11. Dai principi sopra enunciati deriva quindi che la censura basata sull’assunto dell’assenza di motivazione della sentenza impugnata, o sulla sussistenza degli estremi della violazione del canone del giusto processo non può essere esaminata in questa sede,tin quanto non compresa nei limiti del sindacato delle Sezioni Unite della Corte di cassazione sulle decisioni rese dalla Corte dei Conti – cfr. Cass., S.U., n. 1979/2012.

12. Del resto, la Corte dei Conti ha ampiamente esposto le ragioni sulle quali ha fondato il giudizio di responsabilità, per l’un verso riconoscendo, correttamente, la possibilità di vagliare il contenuto dei decreti di autorizzazione alla caccia di specie protette al di là dell’eventuale annullamento disposto dal giudice amministrativo con riguardo ad alcuni soltanto dei provvedimenti richiamati dalla Procura contabile, riconoscendosi un potere di cognizione autonomo sugli stessi – non certo in contrapposizione rispetto ad eventuali pronunzie adottate dal giudice amministrativo, ma semmai collegato o alla ritenuta illegittimità degli atti ove pronunziata dal g.a. o all’autonoma valutazione su altri provvedimenti aventi medesimo oggetto e natura non impugnati – al fine di fondare, in ragione della loro radicale contrarietà al diritto UE, la responsabilità erariale dei convenuti.
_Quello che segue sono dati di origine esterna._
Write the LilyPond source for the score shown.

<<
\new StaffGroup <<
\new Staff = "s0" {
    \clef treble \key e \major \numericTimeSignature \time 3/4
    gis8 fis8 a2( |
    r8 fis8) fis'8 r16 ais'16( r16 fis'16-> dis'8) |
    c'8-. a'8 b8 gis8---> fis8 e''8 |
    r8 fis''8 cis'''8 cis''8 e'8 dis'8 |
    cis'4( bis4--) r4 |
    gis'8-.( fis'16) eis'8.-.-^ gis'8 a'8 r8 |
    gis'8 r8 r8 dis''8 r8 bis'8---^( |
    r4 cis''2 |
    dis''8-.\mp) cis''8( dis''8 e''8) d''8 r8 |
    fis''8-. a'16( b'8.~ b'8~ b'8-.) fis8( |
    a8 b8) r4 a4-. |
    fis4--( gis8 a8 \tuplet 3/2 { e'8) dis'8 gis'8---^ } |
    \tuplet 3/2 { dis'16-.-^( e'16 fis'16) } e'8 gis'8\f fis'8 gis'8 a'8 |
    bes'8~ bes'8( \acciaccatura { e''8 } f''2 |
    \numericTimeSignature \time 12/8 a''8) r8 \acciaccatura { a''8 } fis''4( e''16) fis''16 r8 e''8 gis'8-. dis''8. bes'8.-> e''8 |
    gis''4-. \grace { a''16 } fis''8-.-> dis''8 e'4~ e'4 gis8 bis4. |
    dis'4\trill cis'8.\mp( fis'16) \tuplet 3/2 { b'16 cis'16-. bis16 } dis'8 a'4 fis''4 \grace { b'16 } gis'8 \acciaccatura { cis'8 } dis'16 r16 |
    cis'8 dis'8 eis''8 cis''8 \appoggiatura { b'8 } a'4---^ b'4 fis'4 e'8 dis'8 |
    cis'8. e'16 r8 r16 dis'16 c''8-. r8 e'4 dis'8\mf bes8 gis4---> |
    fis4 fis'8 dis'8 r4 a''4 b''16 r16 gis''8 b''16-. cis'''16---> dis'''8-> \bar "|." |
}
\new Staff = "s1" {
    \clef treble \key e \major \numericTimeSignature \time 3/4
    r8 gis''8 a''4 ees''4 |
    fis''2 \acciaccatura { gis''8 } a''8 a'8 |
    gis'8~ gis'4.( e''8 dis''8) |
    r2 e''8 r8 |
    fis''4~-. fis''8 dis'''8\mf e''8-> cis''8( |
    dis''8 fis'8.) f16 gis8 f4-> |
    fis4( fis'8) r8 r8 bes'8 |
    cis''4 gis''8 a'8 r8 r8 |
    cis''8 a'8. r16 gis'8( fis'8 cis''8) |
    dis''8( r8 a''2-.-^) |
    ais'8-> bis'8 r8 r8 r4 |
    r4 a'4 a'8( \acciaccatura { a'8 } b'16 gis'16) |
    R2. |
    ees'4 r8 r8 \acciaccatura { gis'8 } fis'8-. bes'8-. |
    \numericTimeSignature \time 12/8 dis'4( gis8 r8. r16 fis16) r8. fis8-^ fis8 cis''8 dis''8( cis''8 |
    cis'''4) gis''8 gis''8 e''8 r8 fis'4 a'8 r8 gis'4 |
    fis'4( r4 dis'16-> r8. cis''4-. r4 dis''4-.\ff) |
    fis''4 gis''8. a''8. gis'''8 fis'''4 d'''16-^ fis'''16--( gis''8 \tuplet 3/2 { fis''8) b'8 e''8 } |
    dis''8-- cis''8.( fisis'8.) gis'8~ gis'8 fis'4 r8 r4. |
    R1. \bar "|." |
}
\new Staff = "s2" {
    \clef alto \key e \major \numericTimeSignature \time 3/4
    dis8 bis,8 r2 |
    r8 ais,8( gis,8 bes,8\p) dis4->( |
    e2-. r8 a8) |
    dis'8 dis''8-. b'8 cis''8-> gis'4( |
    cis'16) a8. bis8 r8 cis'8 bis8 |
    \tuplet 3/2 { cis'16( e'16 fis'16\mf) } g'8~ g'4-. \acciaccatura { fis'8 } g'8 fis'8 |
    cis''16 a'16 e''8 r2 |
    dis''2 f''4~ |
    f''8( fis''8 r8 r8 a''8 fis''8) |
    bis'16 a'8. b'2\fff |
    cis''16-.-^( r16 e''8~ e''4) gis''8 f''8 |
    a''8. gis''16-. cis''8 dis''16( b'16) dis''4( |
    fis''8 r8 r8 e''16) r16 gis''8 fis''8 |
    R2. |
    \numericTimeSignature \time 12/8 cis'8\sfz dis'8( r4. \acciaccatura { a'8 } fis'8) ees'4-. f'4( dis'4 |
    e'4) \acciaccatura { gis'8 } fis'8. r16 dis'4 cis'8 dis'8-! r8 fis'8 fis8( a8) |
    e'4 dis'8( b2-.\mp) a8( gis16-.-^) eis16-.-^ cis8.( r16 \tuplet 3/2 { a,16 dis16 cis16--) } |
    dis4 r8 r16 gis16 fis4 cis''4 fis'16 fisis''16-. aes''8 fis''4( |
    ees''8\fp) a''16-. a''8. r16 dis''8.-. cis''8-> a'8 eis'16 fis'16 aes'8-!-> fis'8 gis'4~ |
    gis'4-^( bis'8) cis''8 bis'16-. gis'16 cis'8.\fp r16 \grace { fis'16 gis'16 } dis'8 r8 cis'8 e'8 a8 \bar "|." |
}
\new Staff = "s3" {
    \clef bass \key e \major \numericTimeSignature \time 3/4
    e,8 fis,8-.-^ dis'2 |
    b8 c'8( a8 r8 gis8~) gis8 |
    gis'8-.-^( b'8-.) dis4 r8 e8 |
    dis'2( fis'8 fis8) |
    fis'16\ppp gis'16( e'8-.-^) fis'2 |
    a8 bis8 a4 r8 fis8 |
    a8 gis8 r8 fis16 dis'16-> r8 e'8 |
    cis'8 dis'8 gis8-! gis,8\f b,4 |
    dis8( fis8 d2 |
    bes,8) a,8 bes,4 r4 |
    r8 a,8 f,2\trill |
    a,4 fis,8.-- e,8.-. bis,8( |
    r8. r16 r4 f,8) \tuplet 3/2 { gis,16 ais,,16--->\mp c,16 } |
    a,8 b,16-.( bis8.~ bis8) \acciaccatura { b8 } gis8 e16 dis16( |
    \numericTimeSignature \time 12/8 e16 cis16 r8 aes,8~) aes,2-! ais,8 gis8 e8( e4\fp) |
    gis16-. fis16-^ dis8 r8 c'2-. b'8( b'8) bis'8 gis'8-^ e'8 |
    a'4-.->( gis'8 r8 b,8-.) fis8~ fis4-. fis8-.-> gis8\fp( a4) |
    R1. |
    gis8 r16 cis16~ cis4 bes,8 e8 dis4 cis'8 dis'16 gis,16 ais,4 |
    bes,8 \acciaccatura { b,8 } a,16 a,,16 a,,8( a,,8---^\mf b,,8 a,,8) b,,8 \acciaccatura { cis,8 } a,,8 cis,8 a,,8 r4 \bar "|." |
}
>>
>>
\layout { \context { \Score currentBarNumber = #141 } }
Ciò che non poteva certo integrare alcuno straripamento di potere del giudice contabile nell’ambito delle prerogative dell’amministrazione, ma semmai integrare l’attività valutativa del giudice contabile in ordine all’esistenza dei presupposti della responsabilità per danno erariale.

13. Parimenti inammissibile risulta il vizio prospettato con riferimento alla questione relativa alla disciplina in tema di onere della prova che il giudice contabile avrebbe stravolto, tale rilievo risolvendosi nella verifica delle modalità di esercizio della giurisdizione contabile che esula dal controllo riservato a queste Sezioni Unite, attenendo ai c.d. limiti interni di quella giurisdizione al cui interno la sentenza impugnata ha rinvenuto, artiche attraverso la perizia prodotta dalla Procura contabile, gli elementi dimostrativi dell’accertata responsabilità per danno erariale.

13. Sulla base di tali considerazioni il ricorso va dichiarato inammissibile.

14. Nulla sulle spese, dandosi atto che non vi è luogo a pronunzia sulle spese del giudizio di legittimità, atteso che il Procuratore Generale della Corte dei Conti, contraddittore dei ricorrenti soccombenti, è parte soltanto formale; sussistono invece i presupposti processuali di cui al D.P.R. 30 maggio 2002, n. 115, art. 13, comma 1 quater, introdotto dalla L. 24 dicembre 2012, n. 228, art. 1, comma 17, per il versamento, da parte degli stessi ricorrenti, dell’ulteriore importo a titolo di contributo unificato, pari a quello, ove dovuto, per l’impugnazione (Cass., S.U., n. 23535/2019).

P.Q.M.

Dichiara inammissibile il ricorso.

Dà atto dei presupposti processuali di cui al D.P.R. 30 maggio 2002, n. 115, art. 13, comma 1 quater, introdotto dalla L. 24 dicembre 2012, n. 228, art. 1, comma 17, per il versamento, da parte degli stessi ricorrenti, dell’ulteriore importo a titolo di contributo unificato, pari a quello, ove dovuto, per l’impugnazione.

Così deciso in Roma, dalle Sezioni Unite Civili, il 21 luglio 2020.